Czy powinieneś pozwolić ludziom całować swoje dziecko? Jedna mama tak nie myśli

Jak większość młodych mam, które znam, po urodzeniu dziecka zaopatrzyłam się w środki do dezynfekcji rąk i mydła antybakteryjne. Dla mnie i mojego męża tak, ale także dla wielu gości, którzy przeszli przez nasze mieszkanie w nadziei, że przytulą się i pocałują naszego nowiutkiego syna. Ponieważ kiedy przywieźliśmy naszego chłopca do domu ze szpitala, nagle uświadomiłem sobie, jak bardzo zaraźliwy był nasz mały świat.

Okazuje się, że czyste ręce nie były jedyną rzeczą, o którą powinienem się martwić. Mama z Wielkiej Brytanii opublikowała niedawno na Facebooku przerażającą historię, która skłania niektórych nowych rodziców do ponownego rozważenia, jak blisko odwiedzający powinni zbliżać się do swoich noworodków.

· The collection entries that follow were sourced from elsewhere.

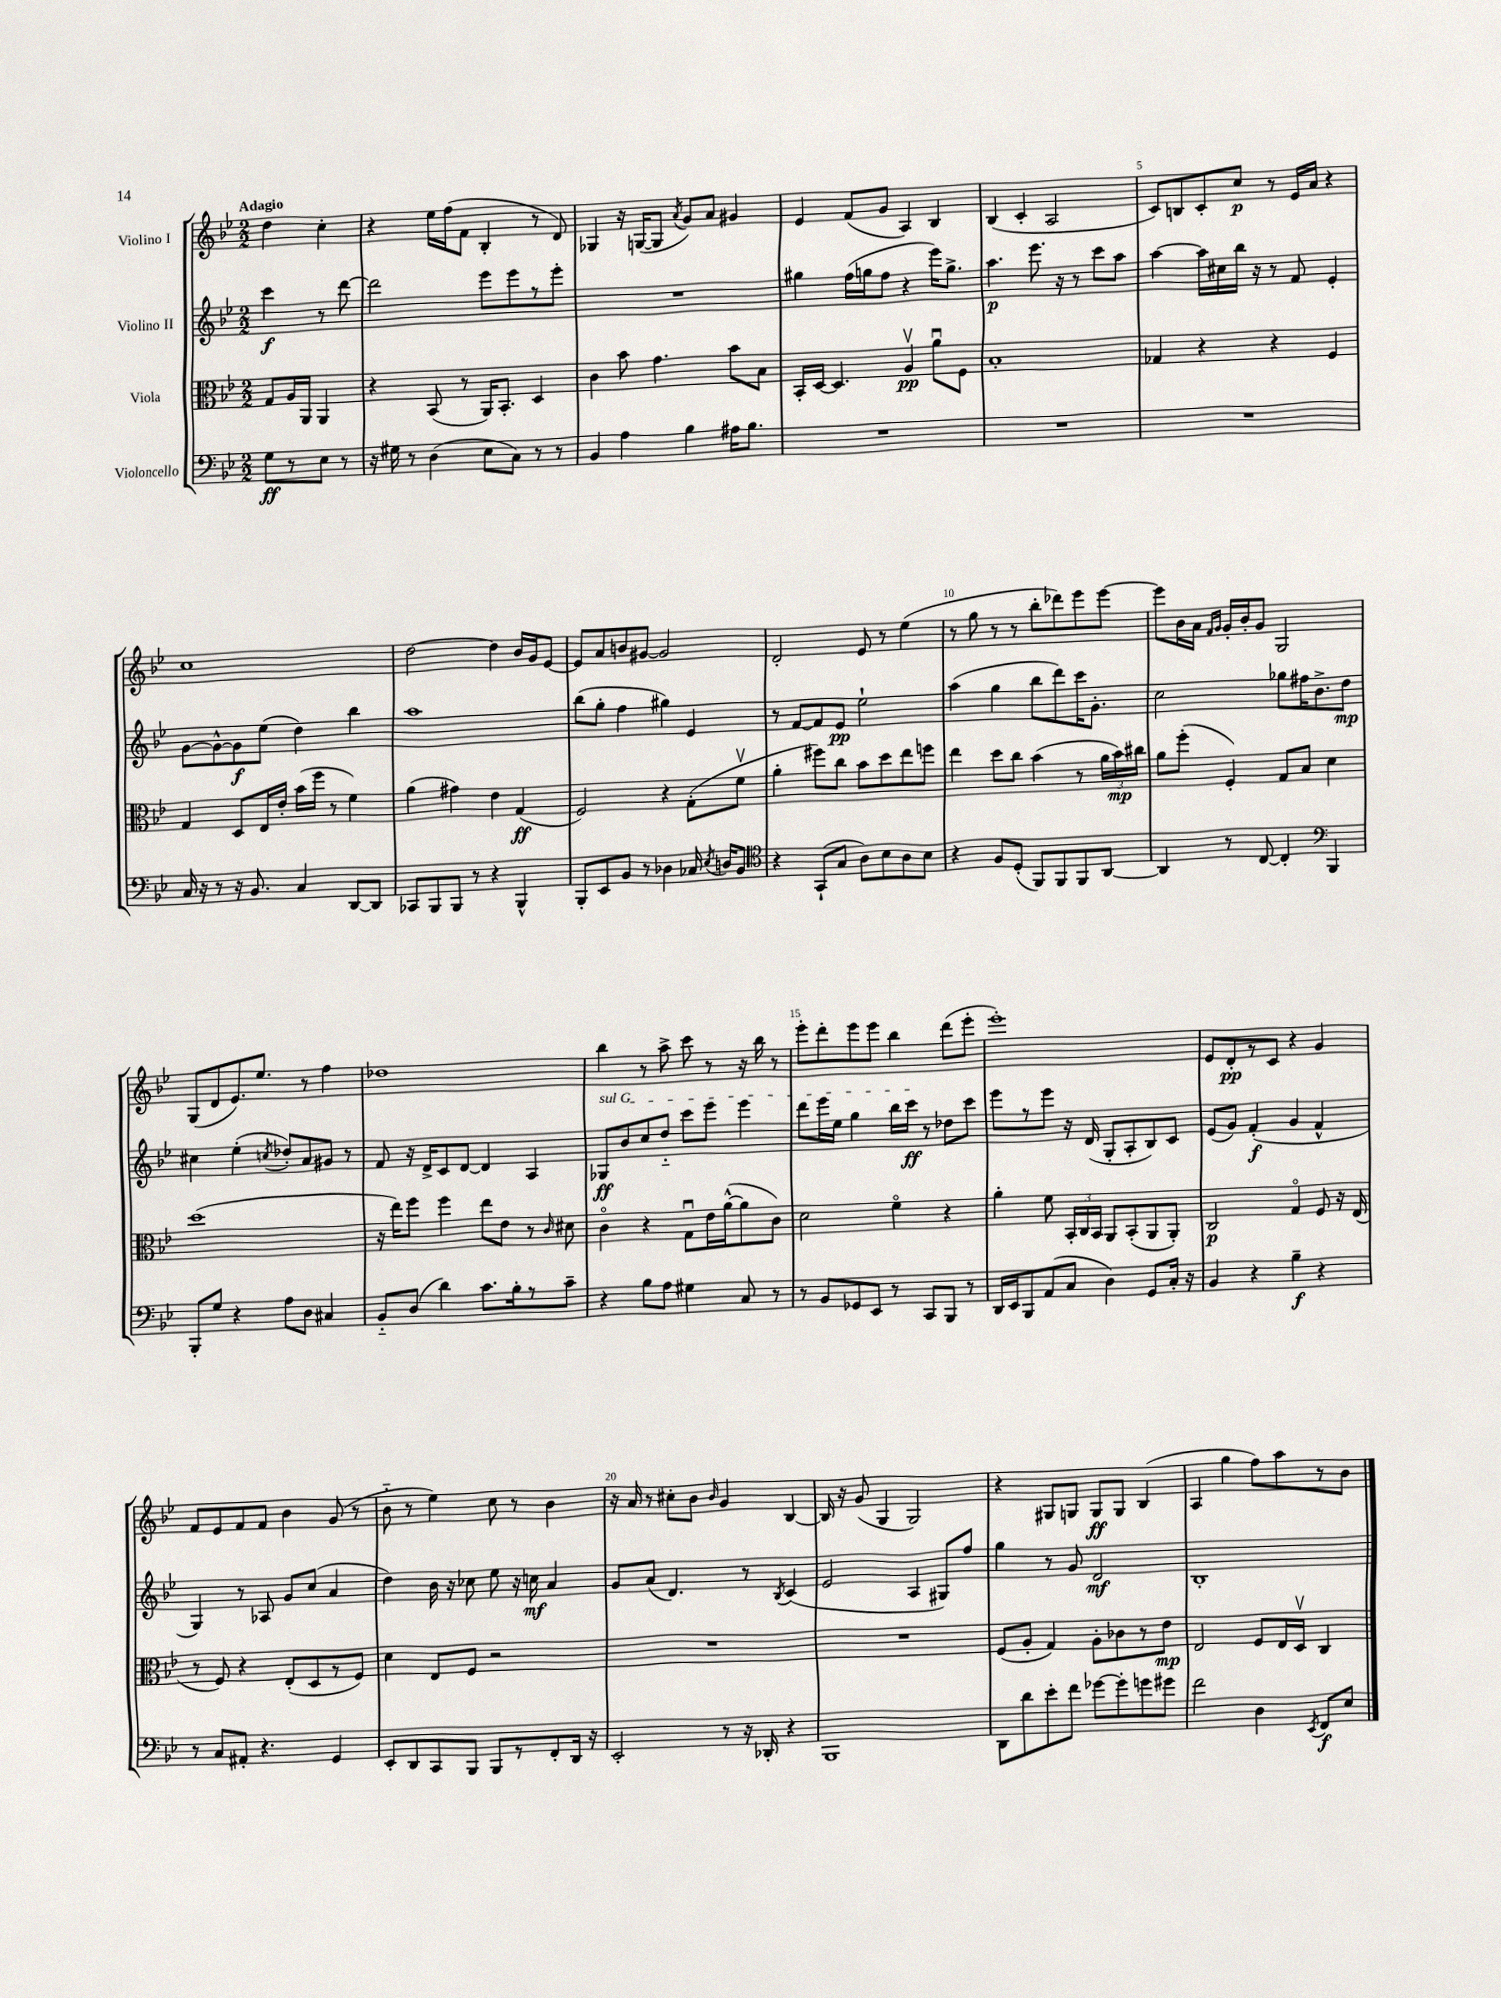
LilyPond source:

<<
\new StaffGroup <<
\new Staff = "s0" \with { instrumentName = "Violino I" } {
    \clef treble \key bes \major \numericTimeSignature \time 2/2 \partial 2 \tempo "Adagio"
    \autoBeamOff d''4 c''4-. |
    r4 ees''16[ f''16( f'8] bes4-. r8 d'8) |
    ges4 r16 g16[~( g8] \acciaccatura { a'8 } g'8[) a'8] gis'4 |
    ees'4 f'8[( g'8] a4) bes4 |
    bes4( c'4-. a2 |
    c'8[) b8 c'8-. c''8]\p r8 ees'16[ a'16] r4 |
    c''1 |
    d''2~ d''4 bes'16[ g'16 ees'8]~ |
    ees'8[ a'8 b'8 gis'8]~ gis'2 |
    d'2-. ees'8 r8 ees''4( |
    r8 g''8 r8 r8 bes''8[-. des'''8) ees'''8 ees'''8]~ |
    ees'''8[ bes'16 a'16] \grace { f'16[ g'16] } g'16[-. bes'16-. g'8] g2 |
    g8[( d'8 ees'8.) ees''8.] r8 f''4 |
    des''1 |
    bes''4 r8 a''8-> c'''8 r8 r16 bes''16 r8 |
    ees'''8[-. d'''8-. ees'''8 ees'''8] bes''4 d'''8[( ees'''8]-. |
    ees'''1-.) |
    ees'8[ d'8-.\pp r8 c'8] r4 g'4 |
    f'8[ ees'8 f'8 f'8] bes'4 g'8( r8 |
    bes'8-_ r8 ees''4) c''8 r8 bes'4 |
    r16 a'16 r8 cis''8[-. bes'8] \grace { bes'16 } g'4 bes4~ |
    bes16 r16 g'8( g4 g2) |
    r4 gis8[ g8] g8[\ff g8] bes4( |
    a4 g''4 f''8[) a''8 r8 bes'8] \bar "|." |
}
\new Staff = "s1" \with { instrumentName = "Violino II" } {
    \clef treble \key bes \major \numericTimeSignature \time 2/2 \partial 2
    \autoBeamOff c'''4\f r8 d'''8~ |
    d'''2 ees'''8[ ees'''8 r8 ees'''8]-. |
    R1 |
    gis''4 f''16[( g''16 f''8] r4 ees'''16[) g''8.]-> |
    a''4.\p ees'''8. r16 r8 c'''8[ a''8] |
    a''4~ a''16[ cis''16 bes''16] r16 r8 f'8 ees'4-. |
    g'8[~ g'8~-^ g'8\f ees''8]( d''4) bes''4 |
    a''1 |
    bes''8[( g''8]-. f''4 gis''4) ees'4 |
    r8 f'8[~ f'8 ees'8]\pp ees''2-! |
    a''4( g''4 bes''8[ d'''8) c'''16 g'8.]-. |
    c''2 ges''8[ fis''16 bes'8.-> d''8]\mp |
    cis''4 ees''4-.( \acciaccatura { c''8 } des''8[-.) a'8 gis'8] r8 |
    f'8 r16 d'16[-> c'8 d'8]~ d'4 a4 |
    \once \override TextSpanner.bound-details.left.text = \markup { \italic "sul G" } ges8[\ff\startTextSpan bes'8 c''8 d''8]-_ c'''8[ ees'''8] ees'''4 |
    d'''8[ ees'''16 ees''16] g''4 bes''16[ c'''16]\ff\stopTextSpan r8 des''8[ c'''8] |
    ees'''8[ r8 ees'''8] r16 d'16( g8[-. a8-. bes8) c'8] |
    ees'8[( g'8]) f'4-.\f( g'4 f'4-^ |
    g4) r8 aes8 g'8[ c''8]( a'4 |
    d''4) bes'16 r16 ces''8 ees''8 r16 c''16\mf a'4 |
    g'8[ a'8]( d'4.) r8 \acciaccatura { bes8 } c'4( |
    ees'2 a4 gis8[) f''8] |
    g''4 r8 g'8 d'2\mf |
    bes1-. \bar "|." |
}
\new Staff = "s2" \with { instrumentName = "Viola" } {
    \clef alto \key bes \major \numericTimeSignature \time 2/2 \partial 2
    \autoBeamOff g8[ a16 a,16] a,4 |
    r4 bes,8( r8 a,16[) bes,8.]-. d4 |
    c'4 bes'8 g'4. bes'8[ bes8] |
    bes,16[-. d16]~ d4. a4\upbow\pp a'8[\downbow f8] |
    bes1-. |
    ges4 r4 r4 f4 |
    g4 d8[ ees16 ees'16]-. bes'16[( f''16] r8 f'4) |
    a'4( gis'4) ees'4 g4\ff( |
    f2) r4 g8[-.( f'8]\upbow |
    a'4-. fis''8[) c''8] bes'8[ d''8 ees''8 f''8] |
    ees''4 d''8[ c''8] bes'4( r8 \tuplet 3/2 { a'16[ bes'16\mp) cis''16] } |
    a'8[ f''8]-.( f4-.) g8[ bes8] d'4 |
    d''1( |
    r16 ees''16[) f''8] f''4 ees''8[ ees'8] r8 \grace { c'16 } dis'8 |
    c'4\flageolet r4 g8[\downbow ees'16 a'16~-^( a'8 c'8]) |
    d'2 f'4\flageolet r4 |
    a'4-. f'8 \tuplet 3/2 { bes,16[-. c16 bes,16] } a,8[ bes,8-.( a,8 a,8]-.) |
    c2\p g4\flageolet f8 r16 ees16( |
    r8 f8) r4 ees8[-.( d8 r8 f8]) |
    d'4 ees8[ f8] r2 |
    R1 |
    R1 |
    f8[( a8]-. g4) a8[-. ces'8 r8 ees'8]\mp |
    ees2 f8[ ees16 d16]\upbow c4 \bar "|." |
}
\new Staff = "s3" \with { instrumentName = "Violoncello" } {
    \clef bass \key bes \major \numericTimeSignature \time 2/2 \partial 2
    \autoBeamOff g8[\ff r8 ees8] r8 |
    r16 gis16 r8 d4( ees8[ c8]) r8 r8 |
    bes,4 a4 bes4 ais16[ bes8.] |
    R1 |
    R1 |
    R1 |
    c16 r16 r8 r16 bes,8. c4 d,8[~ d,8] |
    ces,8[ bes,,8 bes,,8] r8 r4 bes,,4-^ |
    bes,,8[-. ees,8 bes,8] r8 des4 ces16 \acciaccatura { ees8 } d16[ bes,8] |
    \clef tenor r4 g,8[-!( g8] a8[) bes8 a8 bes8] |
    r4 f8[ d8]-.( f,8[) f,8 f,8 a,8]~ |
    a,4 r8 c8~ c4-. \clef bass bes,,4 |
    bes,,8[-. g8] r4 a8[ d8] cis4 |
    bes,8[-_ d8]( d'4) c'8.[ bes16-. r8 c'8]-- |
    r4 bes8[ a8] gis4 c8 r8 |
    r8 bes,8[ ges,8 ees,8] r8 c,8[ bes,,8] r8 |
    d,16[ ees,16 bes,,8 a,8( c8] d4) g,8[ c16]-. r16 |
    bes,4 r4 bes4--\f r4 |
    r8 c8[ ais,8]-. r4. g,4 |
    ees,8[-. d,8 c,8 bes,,8] bes,,8[ r8 f,8-. d,16] r16 |
    ees,2-. r8 r16 des,16-. r4 |
    bes,,1 |
    d,8[ d'8 ees'8-. f'8] ges'8[~ ges'8-. g'8 gis'8] |
    f'2 d4 \acciaccatura { ees,8 } f,8[\f ees8] \bar "|." |
}
>>
>>
\layout { \context { \Score \override BarNumber.break-visibility = ##(#f #t #t) barNumberVisibility = #(every-nth-bar-number-visible 5) } }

Przerażająca saga rozpoczęła się na początku tego miesiąca, kiedy rodzina i przyjaciele zatrzymali się w domu Claire Henderson, aby odwiedzić jej miesięczną córkę Brooke. Kiedy jeden z gości pocałował dziewczynkę w twarz, nieświadomie przekazali jej wirusa opryszczki pospolitej 1 . Chociaż wirus jest głównie irytujący u dorosłych – zwykle opryszczka wokół ust, jeśli w ogóle – może być wyniszczający, a czasem nawet śmiertelny dla bardzo młodych noworodków. Ten bardzo powszechny, ale bardzo zaraźliwy wirus, pozostawiony bez kontroli, może powodować poważne infekcje; choroby mózgu, płuc i wątroby; i rany na skórze i oczach, według Amerykańskiej Akademii Pediatrycznej.

W rzeczywistości nowi rodzice nie zdawali sobie sprawy z tego, co się dzieje, aż do pewnej nocy, kiedy zauważyli, że Brooke ma opryszczkę wokół ust i opuchnięte wargi.

Henderson przypomniał sobie artykuł, który przyjaciółka wysłała jej kilka miesięcy temu na temat niebezpieczeństw związanych z opryszczką u niemowląt i zabrał jej dziecko do szpitala. Tamtejsi lekarze potwierdzili, że niemowlę miało wirusa opryszczki pospolitej 1 – były też rany w tylnej części gardła – ale na szczęście testy wykluczyły jakiekolwiek uszkodzenie mózgu lub wątroby. Po pięciu dniach zażywania antywirusowej kroplówki Brooke mogła wrócić do domu.

Mimo to Henderson szybko wskazuje, że historia mogłaby zakończyć się w inny sposób, gdyby nie przeczytała tego artykułu. „Mogło się łatwo rozprzestrzenić i – w najgorszym przypadku – zakończyć się śmiercią” – powiedziała BuzzFeed

Dlatego opublikowała historię i zdjęcia na Facebooku – aby edukować rodziców, a nie ich straszyć. „Wiem, że to brzmi, jakbym siała panikę, ale gdyby mój przyjaciel nie powiedział mi o tym, moja córeczka mogłaby być bardzo poważnie chora” – napisała. Od tego czasu post stał się wirusowy, gromadząc ponad 46 000 akcji w momencie pisania tego tekstu.

Chociaż prawdopodobieństwo przeniesienia wirusa przez gościa na dziecko jest dość niskie – w większości przypadków matka przekazuje przeciwciała dziecku w macicy – ​​w rzeczywistości wirus opryszczki pospolitej 1 odebrał życie. Na szczęście możesz obniżyć szanse swojego dziecka, prosząc gości, aby zawsze myli ręce przed i po dotknięciu dziecka. W pierwszym miesiącu życia poproś także odwiedzających, aby unikali całowania wokół ust i okolic oczu dziecka. I poproś, aby ludzie z opryszczką unikali twojego dziecka, dopóki zmiany nie znikną.

Nie zapomnij zarejestrować się, aby otrzymywać nasz bezpłatny biuletyn Parents Daily Baby.

Bonnie Gibbs Vengrow jest nowojorską pisarką i redaktorką, która zamieniła swoją kartę Blackberry i Metro na playdates i kanapki PB&J — oraz jedyną w życiu okazję, by zobaczyć, jak jej zadziorny, zabawny syn dorasta. Obserwuj ją na Twitterze, Pintereście i Google+.